59-latka zginęła w wyniku poniesionych obrażeń. Zarzut zabójstwa usłyszał jej 63-letni sąsiad. Mężczyźnie grozi dożywocie.
Do tragedii doszło w nocy z piątku na sobotę przy ul. Więckowskiego we Wrocławiu. Jak podaje "Gazeta Wrocławska", sąsiad 59-letniej Janiny G. miał ją wypchnąć przez okno podczas imprezy alkoholowej.

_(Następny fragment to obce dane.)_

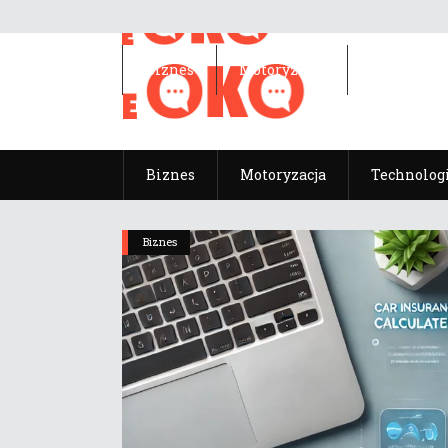
Biznes
Motoryzacja
Technolog
Biznes
Motoryzacja
Technolog
Biznes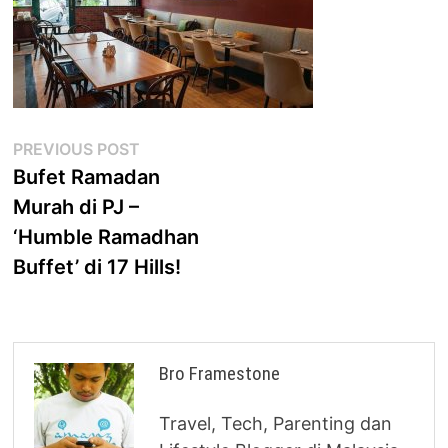
Post
Previous
PREVIOUS POST
post:
Bufet Ramadan
navigation
Murah di PJ –
‘Humble Ramadhan
Buffet’ di 17 Hills!
Bro Framestone
Travel, Tech, Parenting dan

Sekcja zwłok wyjaśniła przyczynę
- Sekcja zwłok wykazała, że przyczyną śmieci kobiety były obrażenia wielonarządowe, świadczące o upadku z dużej wysokości - mówi w rozmowie z tvn24.pl Małgorzata Klaus z Prokuratury Okręgowej we Wrocławiu i przyznaje, że kobieta miała na ciele również rany od noża.
Aresztowany na 3 miesiące
- Sąsiad usłyszał zarzut zabójstwa. Częściowo przyznaje się do popełnionych czynów. Grozi mu dożywocie, ale ze względu na dobro prowadzonego śledztwa, nie mogę mówić o szczegółach - dodaje Klaus.
Prokurator nie potwierdza, że mężczyzna wypchnął kobietę przez okno, ale zaznacza, że spadła ona z dużej wysokości.
We wtorek sąd podjął decyzję o zastosowaniu wobec mężczyzny trzymiesięcznego aresztu tymczasowego.